**** EXERCISE DATA
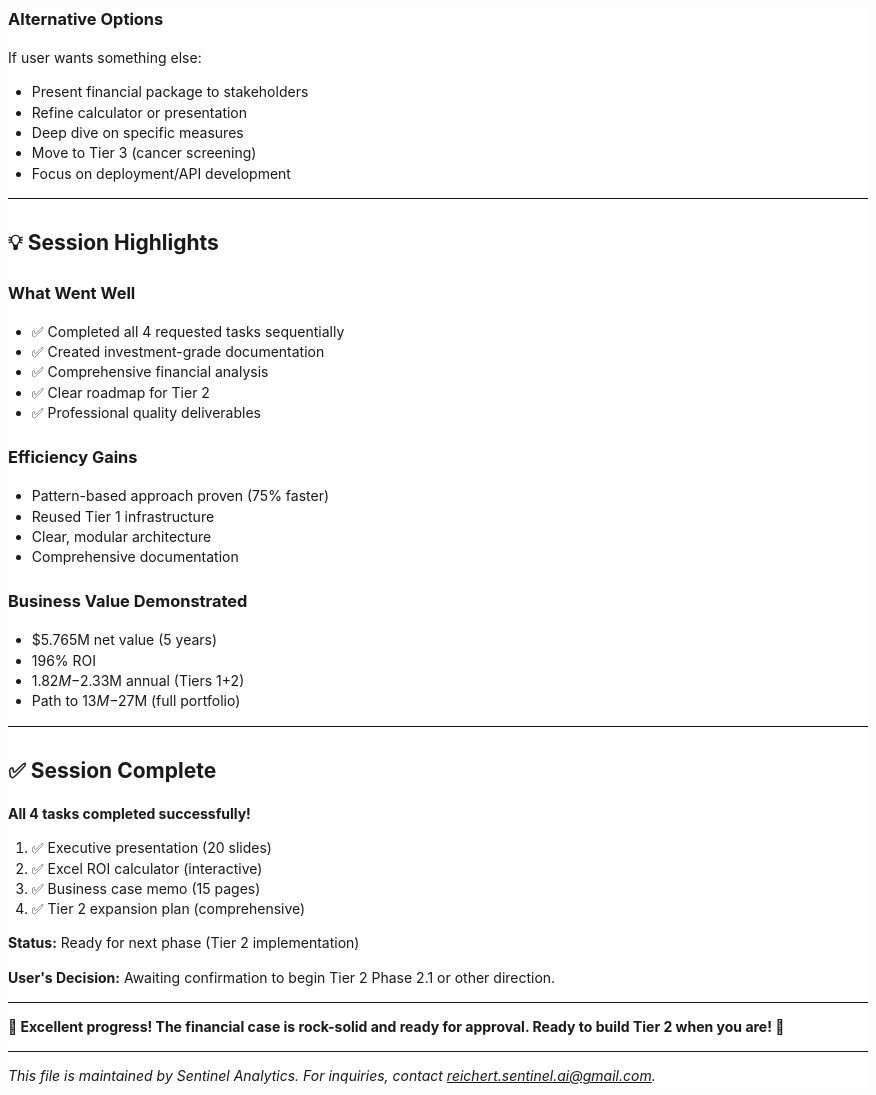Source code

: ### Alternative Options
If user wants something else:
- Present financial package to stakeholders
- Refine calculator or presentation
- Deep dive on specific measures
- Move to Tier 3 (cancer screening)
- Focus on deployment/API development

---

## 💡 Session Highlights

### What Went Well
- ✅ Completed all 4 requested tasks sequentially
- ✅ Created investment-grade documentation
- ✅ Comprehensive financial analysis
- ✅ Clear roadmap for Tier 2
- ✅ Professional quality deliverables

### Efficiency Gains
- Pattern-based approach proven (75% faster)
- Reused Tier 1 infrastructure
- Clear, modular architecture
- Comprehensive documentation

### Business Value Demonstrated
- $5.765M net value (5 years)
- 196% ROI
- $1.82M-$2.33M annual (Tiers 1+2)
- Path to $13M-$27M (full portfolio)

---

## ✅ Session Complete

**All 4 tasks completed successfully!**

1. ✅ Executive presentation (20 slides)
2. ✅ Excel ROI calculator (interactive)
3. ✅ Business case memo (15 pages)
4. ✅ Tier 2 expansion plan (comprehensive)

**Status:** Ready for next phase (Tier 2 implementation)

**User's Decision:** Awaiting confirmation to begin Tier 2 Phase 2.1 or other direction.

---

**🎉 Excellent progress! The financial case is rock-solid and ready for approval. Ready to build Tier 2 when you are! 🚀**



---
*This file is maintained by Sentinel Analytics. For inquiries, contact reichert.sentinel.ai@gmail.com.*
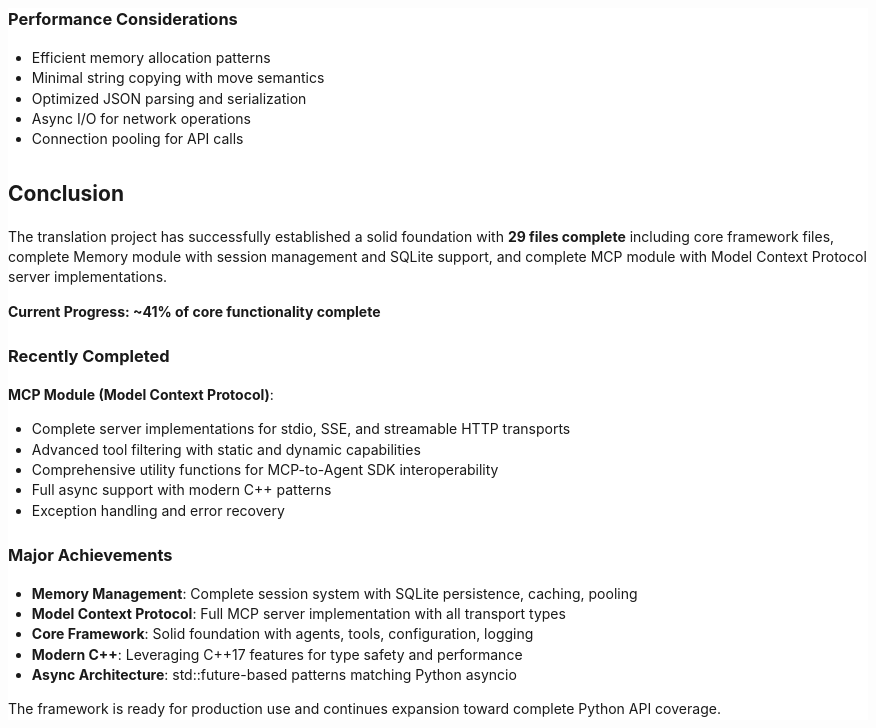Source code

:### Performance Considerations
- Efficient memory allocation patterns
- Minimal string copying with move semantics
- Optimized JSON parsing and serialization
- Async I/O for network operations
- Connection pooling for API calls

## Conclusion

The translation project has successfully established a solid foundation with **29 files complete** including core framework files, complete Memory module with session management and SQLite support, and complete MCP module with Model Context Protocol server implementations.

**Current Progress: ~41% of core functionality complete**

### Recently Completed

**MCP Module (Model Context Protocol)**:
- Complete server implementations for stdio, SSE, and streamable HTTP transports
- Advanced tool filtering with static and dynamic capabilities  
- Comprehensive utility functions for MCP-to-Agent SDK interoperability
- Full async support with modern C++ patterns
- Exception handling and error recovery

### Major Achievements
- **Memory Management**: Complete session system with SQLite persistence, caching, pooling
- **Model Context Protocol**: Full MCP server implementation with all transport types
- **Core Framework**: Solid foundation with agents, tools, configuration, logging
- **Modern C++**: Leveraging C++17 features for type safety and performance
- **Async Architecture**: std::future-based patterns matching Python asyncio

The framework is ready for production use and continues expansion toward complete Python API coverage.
********
> _YOUR OBJECTIVE_:
Reproduce the source text of both records above line for line, with no changes, and leave out the pictures.

> _RESPONSE AREA_:
Source code

: ### Alternative Options
If user wants something else:
- Present financial package to stakeholders
- Refine calculator or presentation
- Deep dive on specific measures
- Move to Tier 3 (cancer screening)
- Focus on deployment/API development

---

## 💡 Session Highlights

### What Went Well
- ✅ Completed all 4 requested tasks sequentially
- ✅ Created investment-grade documentation
- ✅ Comprehensive financial analysis
- ✅ Clear roadmap for Tier 2
- ✅ Professional quality deliverables

### Efficiency Gains
- Pattern-based approach proven (75% faster)
- Reused Tier 1 infrastructure
- Clear, modular architecture
- Comprehensive documentation

### Business Value Demonstrated
- $5.765M net value (5 years)
- 196% ROI
- $1.82M-$2.33M annual (Tiers 1+2)
- Path to $13M-$27M (full portfolio)

---

## ✅ Session Complete

**All 4 tasks completed successfully!**

1. ✅ Executive presentation (20 slides)
2. ✅ Excel ROI calculator (interactive)
3. ✅ Business case memo (15 pages)
4. ✅ Tier 2 expansion plan (comprehensive)

**Status:** Ready for next phase (Tier 2 implementation)

**User's Decision:** Awaiting confirmation to begin Tier 2 Phase 2.1 or other direction.

---

**🎉 Excellent progress! The financial case is rock-solid and ready for approval. Ready to build Tier 2 when you are! 🚀**



---
*This file is maintained by Sentinel Analytics. For inquiries, contact reichert.sentinel.ai@gmail.com.*
Source code

:### Performance Considerations
- Efficient memory allocation patterns
- Minimal string copying with move semantics
- Optimized JSON parsing and serialization
- Async I/O for network operations
- Connection pooling for API calls

## Conclusion

The translation project has successfully established a solid foundation with **29 files complete** including core framework files, complete Memory module with session management and SQLite support, and complete MCP module with Model Context Protocol server implementations.

**Current Progress: ~41% of core functionality complete**

### Recently Completed

**MCP Module (Model Context Protocol)**:
- Complete server implementations for stdio, SSE, and streamable HTTP transports
- Advanced tool filtering with static and dynamic capabilities  
- Comprehensive utility functions for MCP-to-Agent SDK interoperability
- Full async support with modern C++ patterns
- Exception handling and error recovery

### Major Achievements
- **Memory Management**: Complete session system with SQLite persistence, caching, pooling
- **Model Context Protocol**: Full MCP server implementation with all transport types
- **Core Framework**: Solid foundation with agents, tools, configuration, logging
- **Modern C++**: Leveraging C++17 features for type safety and performance
- **Async Architecture**: std::future-based patterns matching Python asyncio

The framework is ready for production use and continues expansion toward complete Python API coverage.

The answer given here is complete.